Massachusetts-Short-Sales.jpgShort Sale Sellers In 2014 Would Get Key Tax Break

A bill that would extend a key tax break to tens of thousands of short sale sellers who sold their homes in 2014 for less than they owed on their mortgages passed the U.S. House on Wednesday and is headed to the Senate for consideration.

A one-year extension of the Mortgage Debt Forgiveness Act, which expired Dec. 31, 2013, was included in the Tax Increase Prevention Act of 2014 and passed the House on Wednesday on a 378-46 vote. Short sale advocates and real estate groups have been lobbying hard all year to help homeowners sold their home through a short sale avoid a devastating tax bill which they likely could not afford.

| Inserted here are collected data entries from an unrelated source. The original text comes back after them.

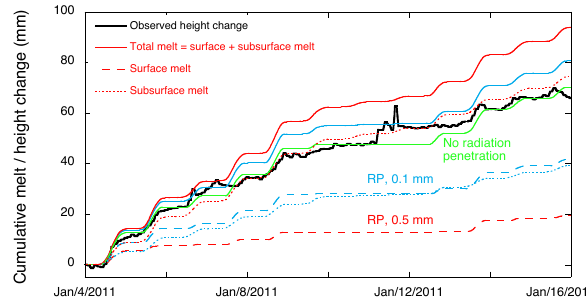
Fig. 8. Comparison between observed and modeled snow tem- perature at 0.5m depth at AWS 14, for different model settings of radiation penetration. Observed snow temperature (interpolated to 0.5m) shown in black; model without radiation penetration in green; model with radiation penetration (0.1mm snow grain radius) in blue; model with radiation penetration (0.5mm snow grain ra- dius) in red.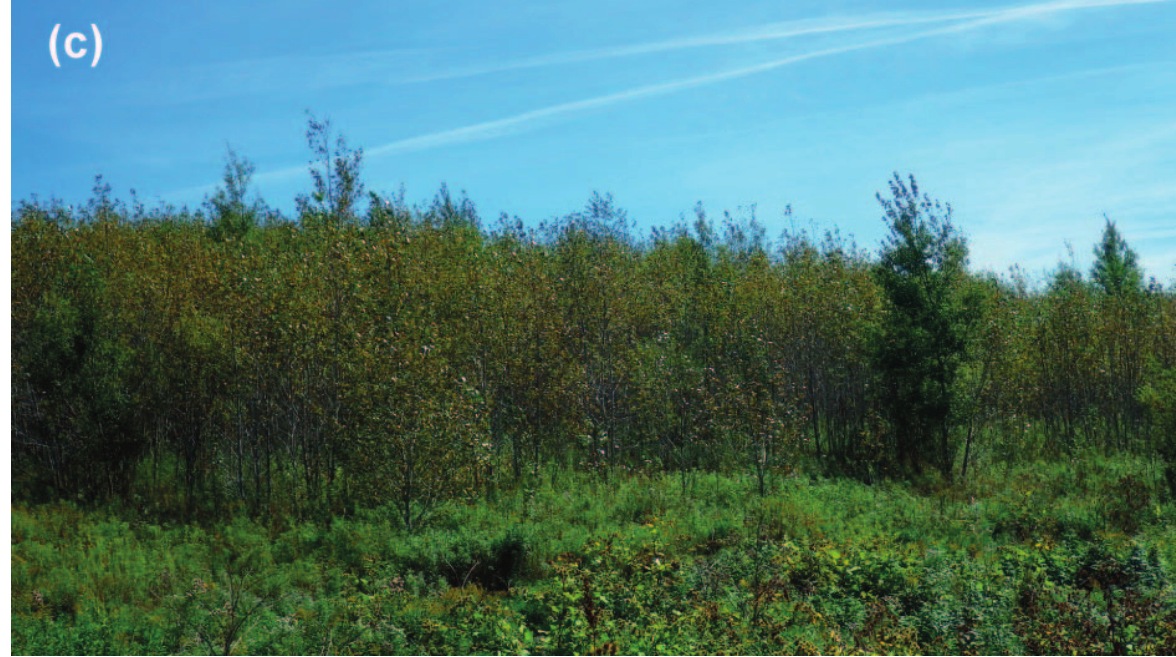
Figure 2. Examples of fallow lands. ( a ) Fallow-1; ( b ) fallow-2; ( c ) forested fallow beyond fallow-2 (dominated by balsam poplar ( Populus balsamifera )) for at least 20 years. See the text for detailed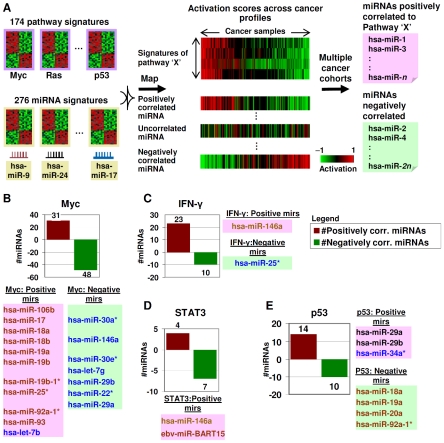
Identifying miRNA–pathway connections.A) Pathway and miRNA gene expression signatures are mapped onto gene expression profiles of samples. For every pathway, positively and negatively correlated miRNAs are identified. This process is repeated across multiple cohorts to identify robust connections. B) miRNA-Myc connections. Positively and negatively correlated miRNAs to Myc are shown in red and green. Correlated miRNAs previously reported as Myc-regulated are highlighted in brown (Myc-induced) and blue (Myc-repressed). C) miRNA-IFN-γ connections. Correlated miRNAs previously reported as connected to IFN-γ are highlighted. D) miRNA-STAT3 connections. Correlated miRNAs previously reported as connected to STAT3 are highlighted. E) miRNA-p53 connections. Correlated miRNAs previously reported as regulated by p53 are highlighted.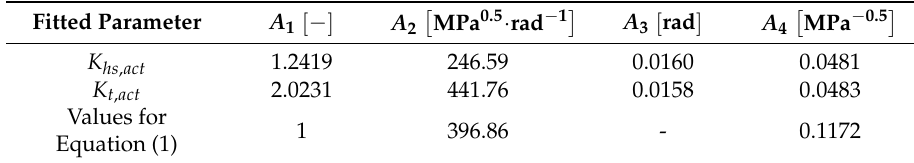
nominal stresses.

Traditionally, if a lender allows a homeowner to sell a property for less than the amount owed on the mortgage, the homeowner has to report that forgiven debt as taxable income to the Internal Revenue Service. The Mortgage Debt Forgiveness Act of 2007, which had been extended multiple times, allowed taxpayers to exclude that forgiven debt from their annual income calculations.

The tax break lapsed in 2013, forcing homeowners to either gamble that it would be revived and proceed with a short sale or remain in homes that they either couldn’t afford or couldn’t sell because the mortgages were underwater.

If the bill does not pass, all is not lost. According to some experts, there are other ways under the IRS Code for insolvency to exclude a short sale tax forgiveness from income. Consult a qualified tax attorney or CPA for guidance.

An analysis earlier this year by the Urban Institute concluded that uncertainty over whether the tax break would be renewed could affect up to 2 million seriously underwater borrowers, including some who would eventually fall into foreclosure.

I’ll be keeping tabs on this important issue.

  • GreaterBostonShortSales

    Great news, Rich. Probably worth noting that the Massachusetts Tax Code doesn’t recognize the Mortgage Debt Relief Act. The extension will, however, allow more homeowners to avoid paying Federal Taxes on cancelation of debt income following a short sale. Honestly, we haven’t seen any decrease in the amount of short sales during 2014 but the Debt Relief Act extension should encourage those homeowners who are on the fence to pursue a short sale in 2015.